## GIVEN TASK 1
In the records, rewrite everything from the line containing "class: Magnoliopsida" down to the end of the records, replacing "locality" with "site" and keeping all else unchanged. Leave the pictures out of your answer.

## EXCERPTED PASSAGE

Never Too Early to Start

So when do you start sharing books with your child? Some parents read to their babies in the womb while a leading American literary expert when asked the same question replied “Honey, I’ll spare you the delivery but on the way back “ So it’s never too early to start. One great book to start with is Mouse is Small by Mary Murphy.



0 – 6 months Recommended book:

Mouse is Small (Board Book)
Quack, Quack, Quack (Bath Book)
Bath books, Board books , Touch & Feel books, are a great way to introduce books to your new baby. They can chew, splash and explore as they begin the early process of learning to love books. For this age books ideally should have big bright bold colours and clear uncluttered pictures. You can extend the play activity by making sounds, using facial expressions and gesturing to show size and movement. At an early age babies respond by holding the book, pointing to pictures that grab their attention and having a good chew too.

Reading a story is a wonderful way of talking to and playing with your baby. It gives them an early introduction to communication and social skills, and you are giving them the most precious gift of all – your time.

6 – 18 months Recommended book:

Owl Babies (Picture Book)

Picture books with short text , Lift the Flap books, Nursery rhymes , pick books that are well illustrated and ones you will enjoy as well. Playing and reading with books shouldn’t be confined to certain places or times, books can be enjoyed everywhere, bathroom, bedroom, playroom and even the car. The physical contact with your child, sitting on your lap, while you read aloud is a reassuring and pleasurable experience for both of you. Children can experience worlds and lives beyond their own through stories. It can help them cope with emotions such as fear and anxiety while being reassured in a safe and secure environment.

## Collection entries
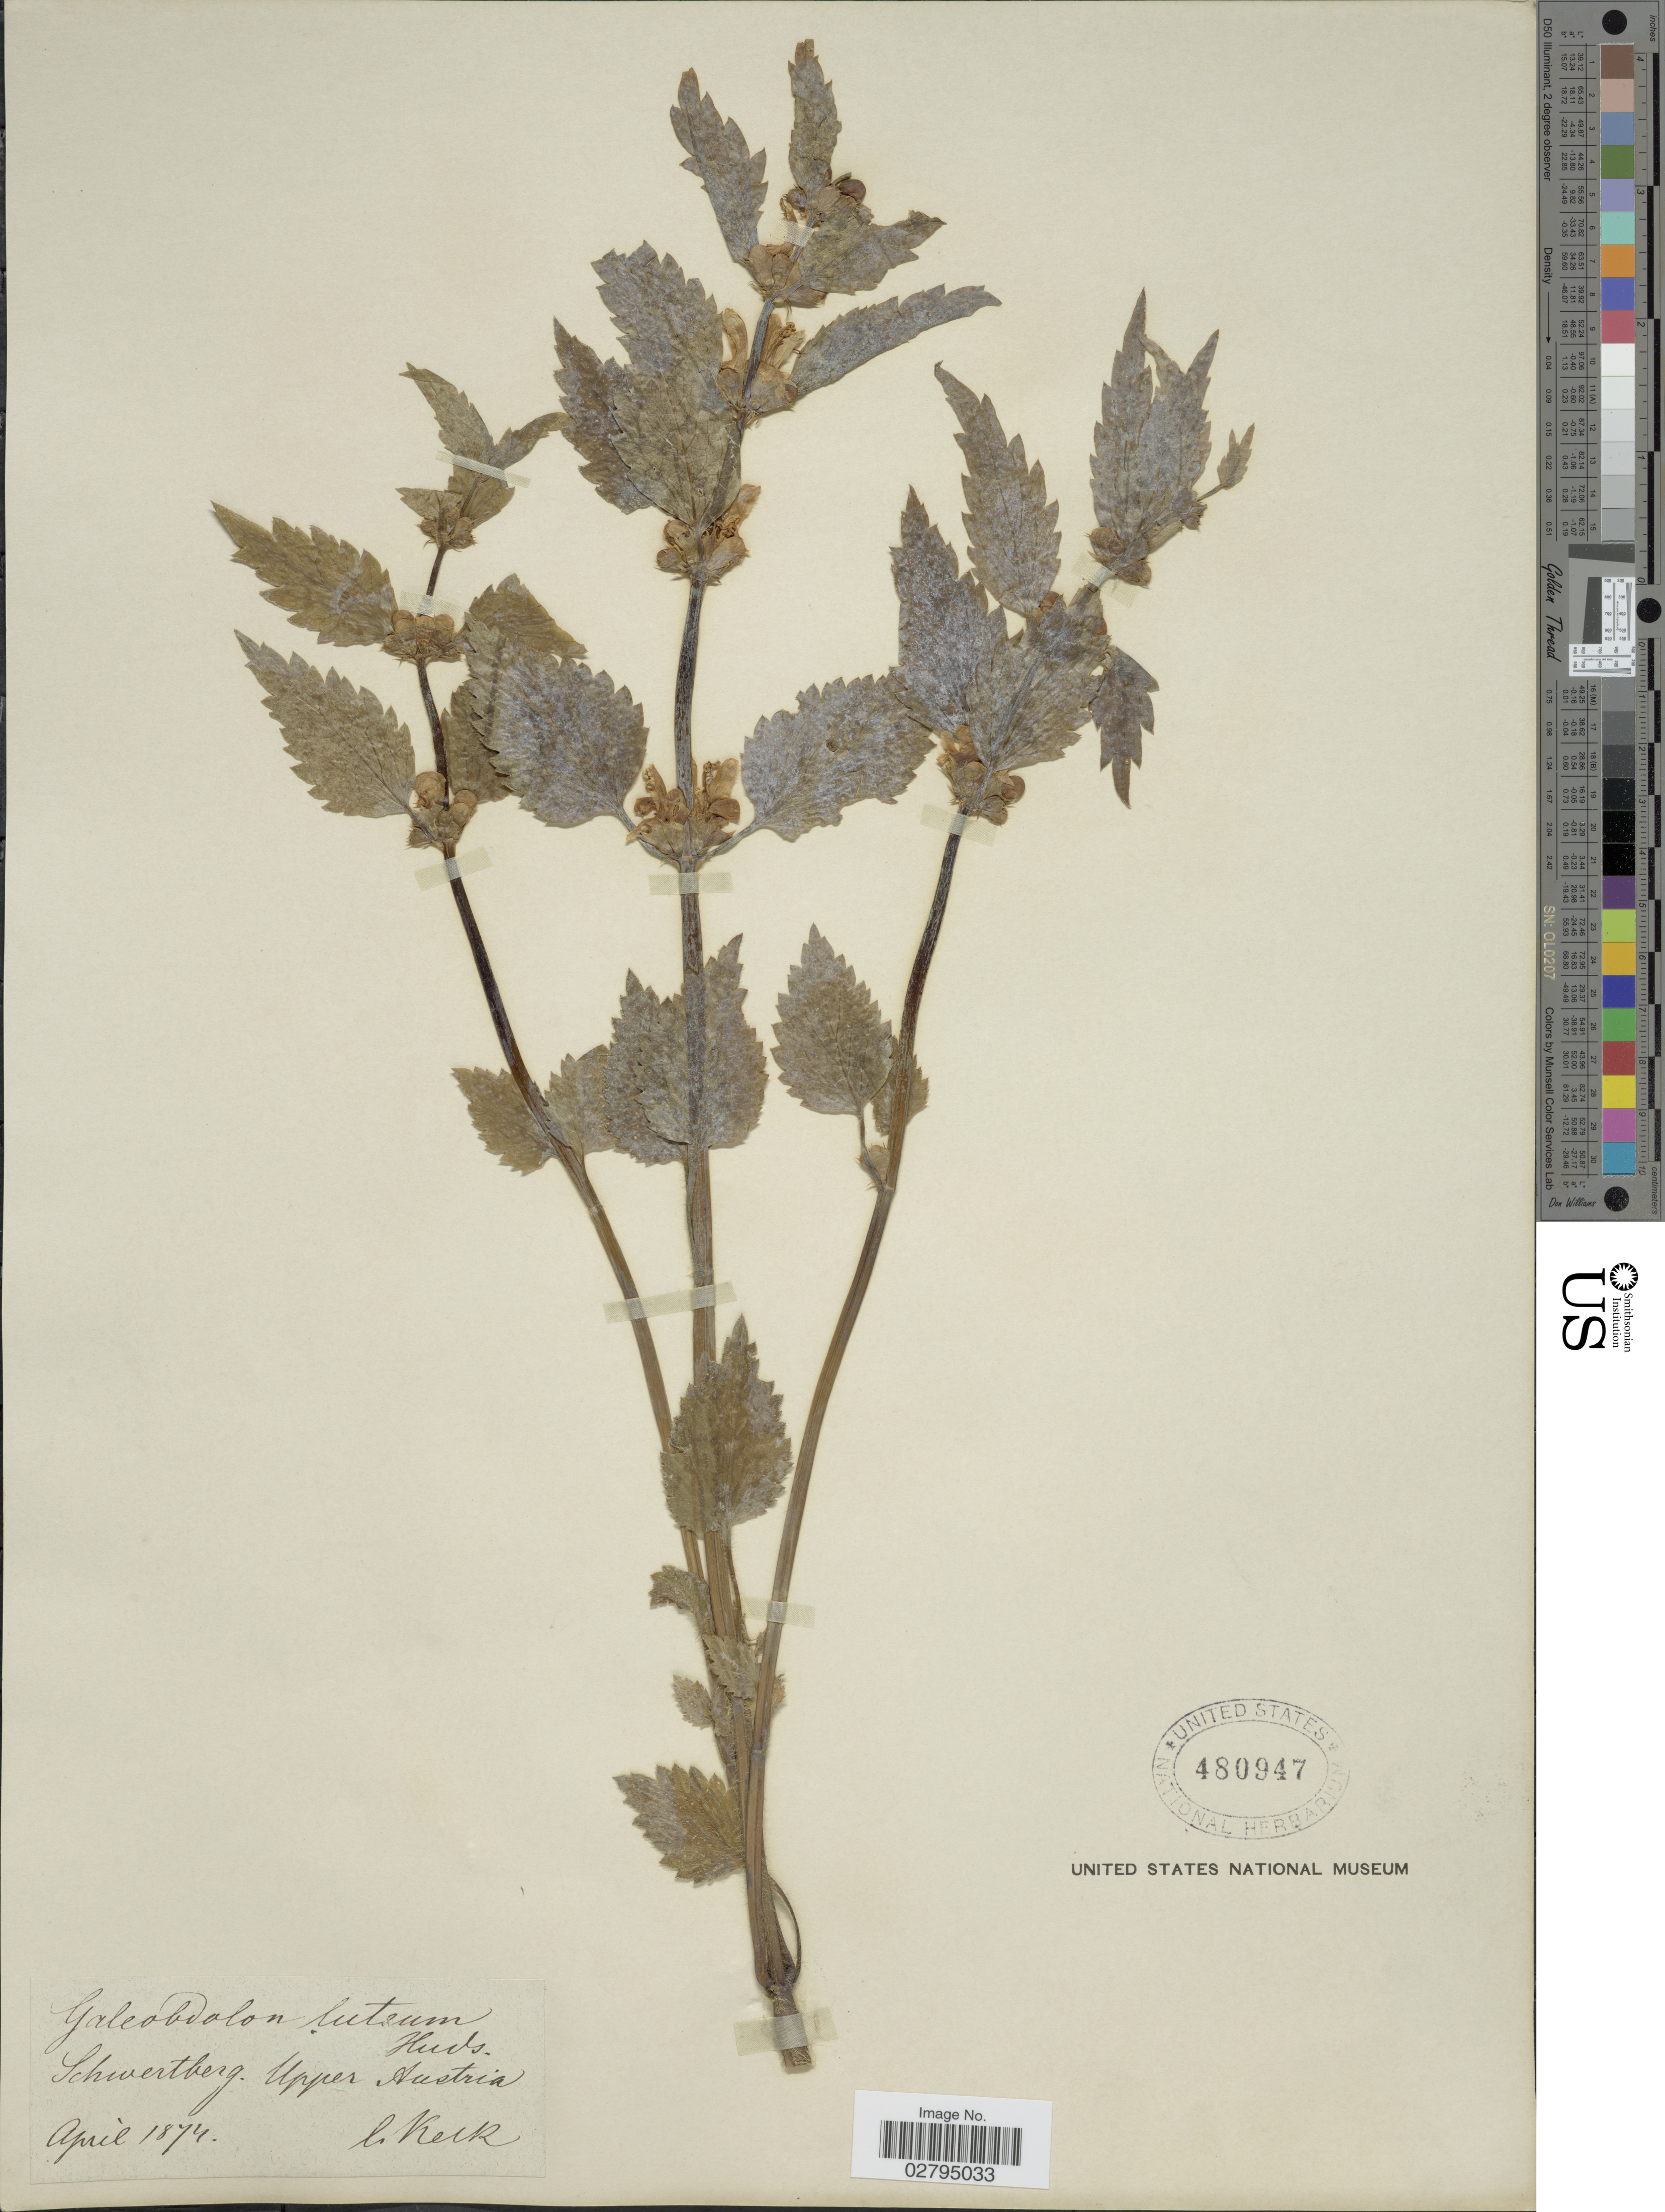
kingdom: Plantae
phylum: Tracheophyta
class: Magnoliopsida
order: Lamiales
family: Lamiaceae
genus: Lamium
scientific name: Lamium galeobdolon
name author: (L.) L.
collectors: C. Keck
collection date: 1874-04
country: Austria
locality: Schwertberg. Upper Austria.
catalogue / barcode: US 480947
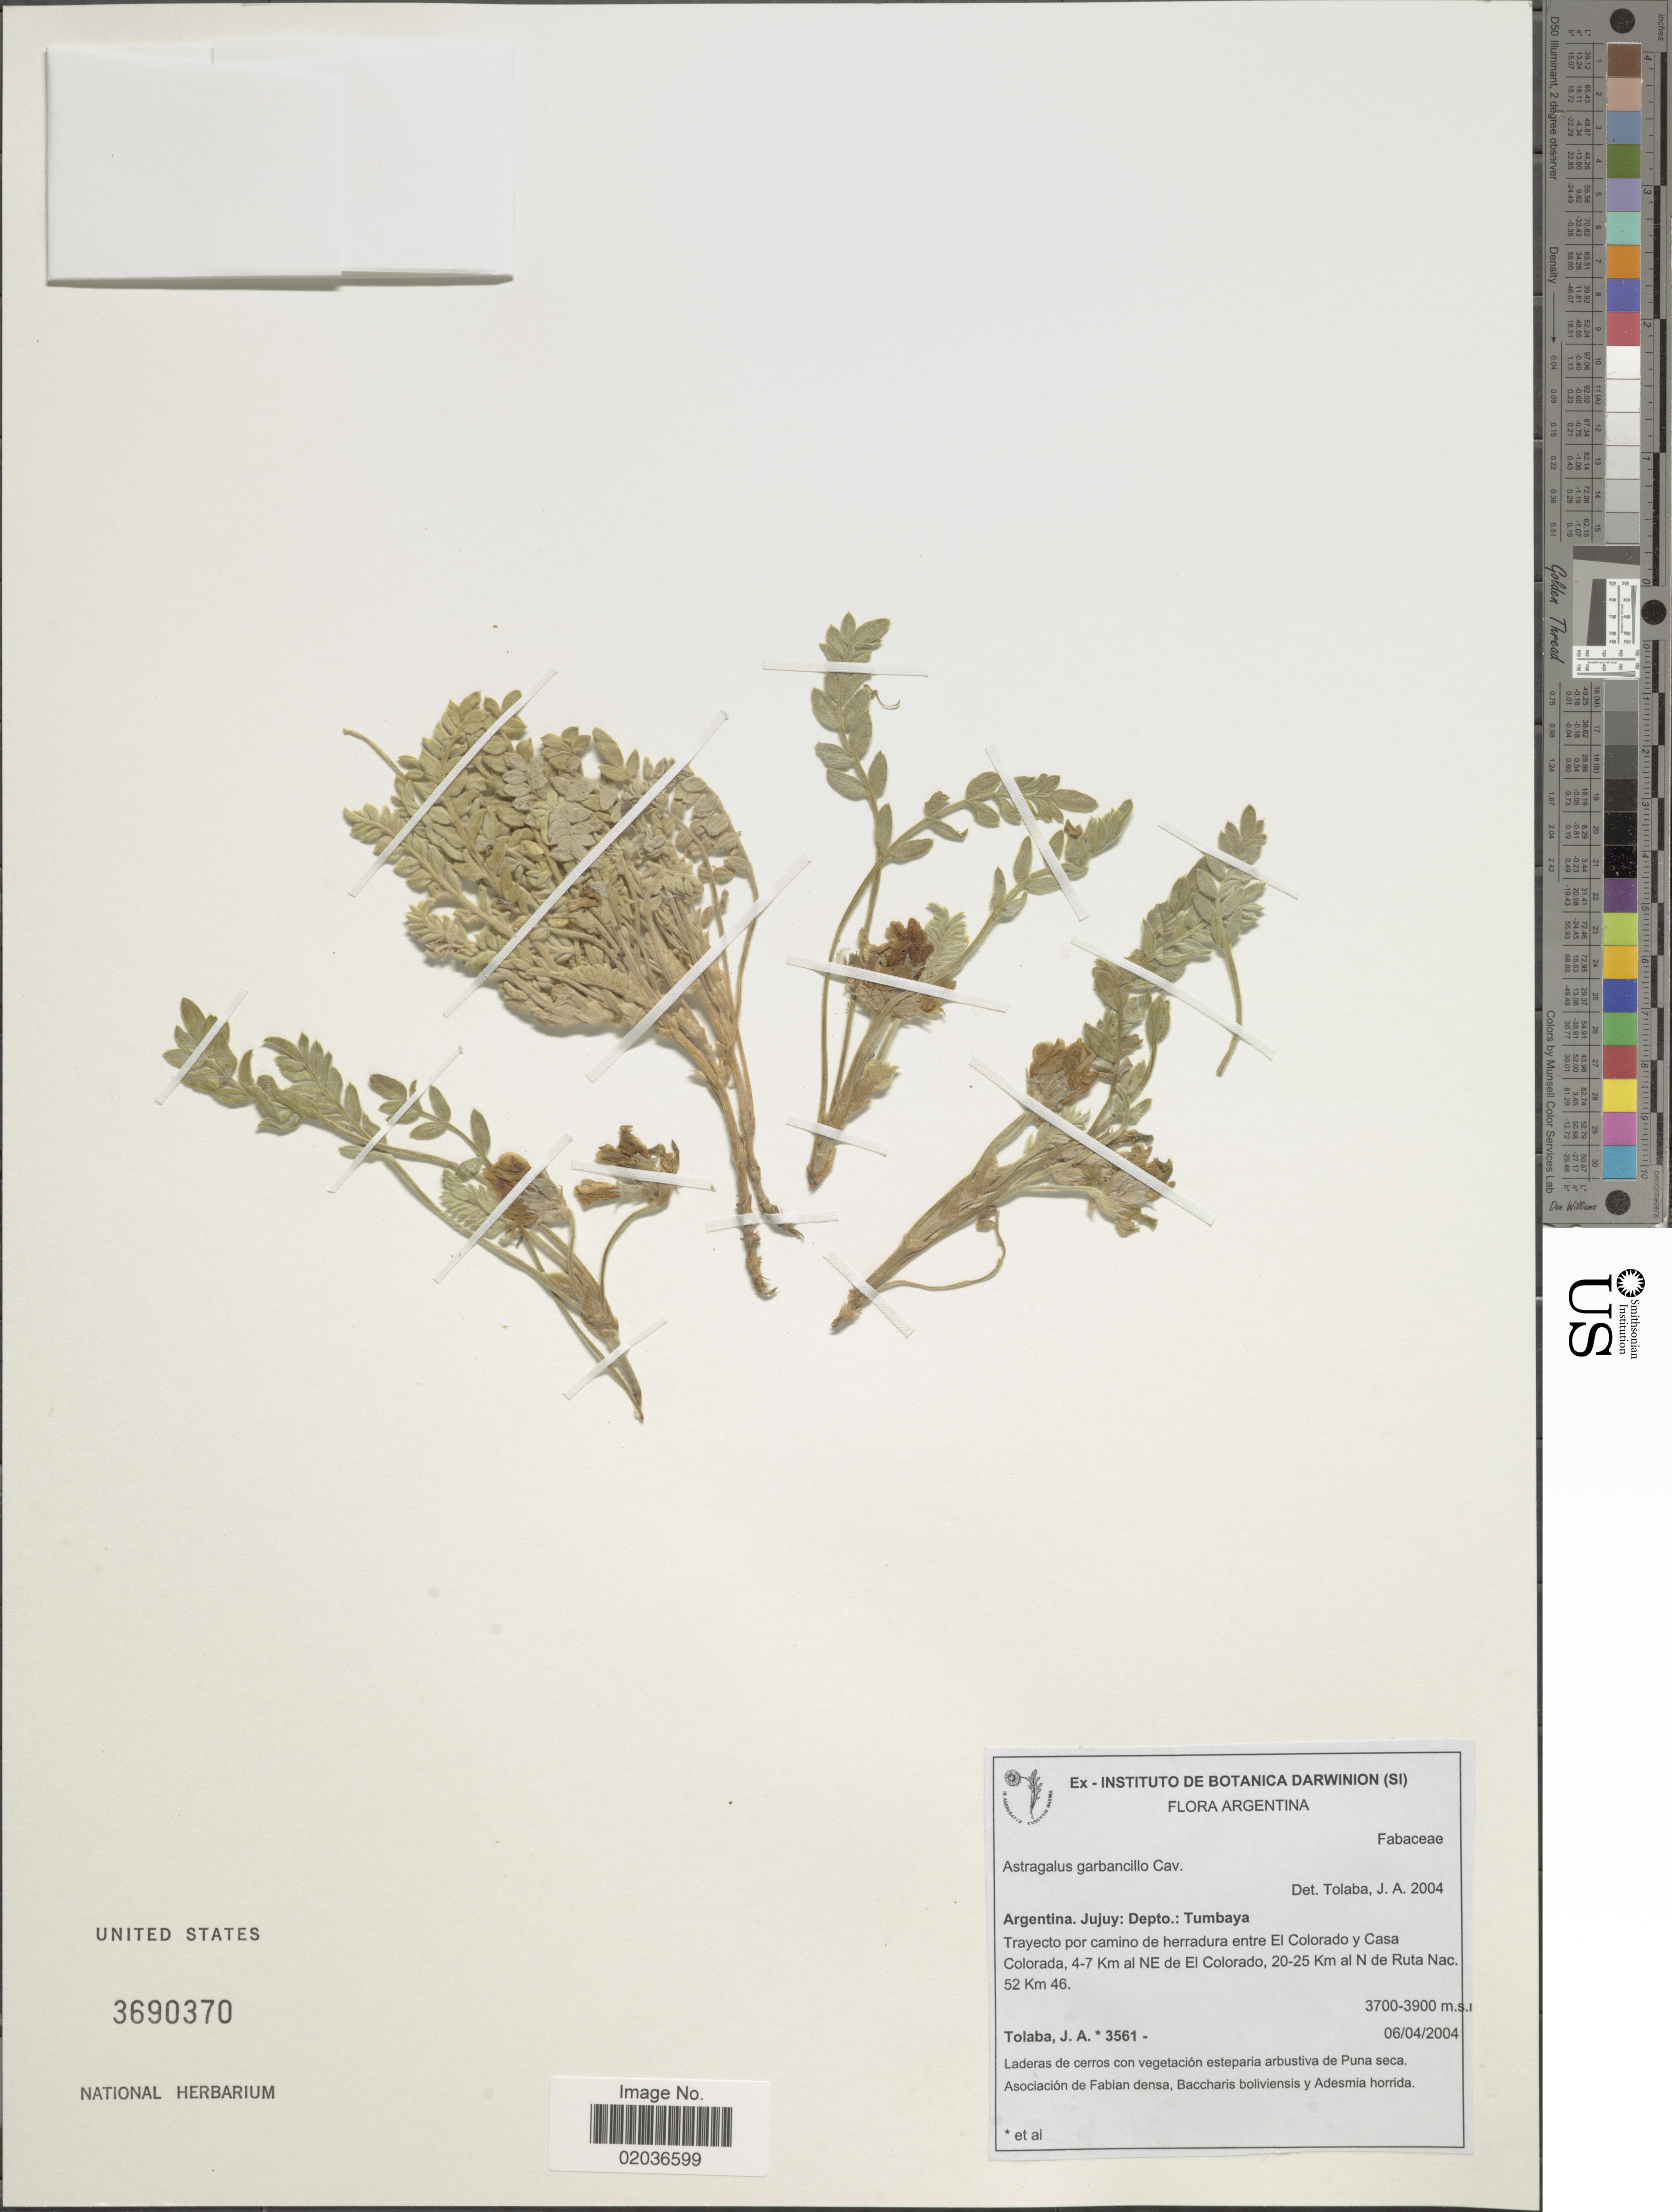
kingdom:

## GIVEN TASK 2
From the passage on early reading, extract everything from "Mouse is Small (Board" down to "good chew too.".

## REPLY 1
class: Magnoliopsida
order: Lamiales
family: Lamiaceae
genus: Lamium
scientific name: Lamium galeobdolon
name author: (L.) L.
collectors: C. Keck
collection date: 1874-04
country: Austria
site: Schwertberg. Upper Austria.
catalogue / barcode: US 480947
kingdom:

## REPLY 2
Mouse is Small (Board Book)
Quack, Quack, Quack (Bath Book)
Bath books, Board books , Touch & Feel books, are a great way to introduce books to your new baby. They can chew, splash and explore as they begin the early process of learning to love books. For this age books ideally should have big bright bold colours and clear uncluttered pictures. You can extend the play activity by making sounds, using facial expressions and gesturing to show size and movement. At an early age babies respond by holding the book, pointing to pictures that grab their attention and having a good chew too.